Thursday, 9 December 2010
To Oxford yesterday, for coffee with the man who runs the Albion Beatnik bookshop in Walton Street and wine at a gathering for Tony Lurcock’s ‘Not So Barren or Uncultivated’ – which is not, as he pointed out, about his allotment – and more of the same at the pub afterwards.
Most mainstream publishers would consider the potential readership for a book about 18th-century British travellers in Finland (or, say, new translations of the prose poems of Francis Ponge) too small to bother with. Which is why a small press might want to publish these books. There’s little point in me publishing a novel, children’s book, etc, of the kind that bigger places publish; there are already so many of these for readers to choose from, and the bigger places have better distribution and marketing.

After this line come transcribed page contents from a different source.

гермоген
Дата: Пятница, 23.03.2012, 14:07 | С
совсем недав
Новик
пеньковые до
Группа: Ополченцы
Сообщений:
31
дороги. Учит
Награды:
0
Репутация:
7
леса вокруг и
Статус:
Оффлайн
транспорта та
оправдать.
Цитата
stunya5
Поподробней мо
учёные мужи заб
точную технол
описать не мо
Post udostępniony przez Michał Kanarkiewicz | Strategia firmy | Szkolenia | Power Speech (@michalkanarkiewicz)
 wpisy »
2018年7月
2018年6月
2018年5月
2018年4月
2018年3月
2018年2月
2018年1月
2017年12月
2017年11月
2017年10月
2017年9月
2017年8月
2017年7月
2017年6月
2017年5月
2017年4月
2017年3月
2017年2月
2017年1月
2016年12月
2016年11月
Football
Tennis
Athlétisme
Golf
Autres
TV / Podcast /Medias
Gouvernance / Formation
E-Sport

But for a book that may be of interest to only 150 readers in the UK, I’m your man; all 150 will want a copy; my only problem is finding them.
It’s quite possible that Tony knows personally most of the potential buyers of the Finland book, or at least knows of them. Five arrived on the website today. I wish they didn’t all live in the Finland or the US; or rather, I wish people ordering from afar would notice the thing on the website suggesting the use of the Donate button for contributions to postage.
The solution to that may be – as the Albion Beatnik man suggested yesterday – to increase the price of the books. If the 150 people interested in Finland or Ponge or an experimental US novelist really do feel they need the book, they’re going to buy it whether it’s priced at £7.99 or £12.99. But that would put off the unconverted, and ideally I want some of them too, not just the already converted.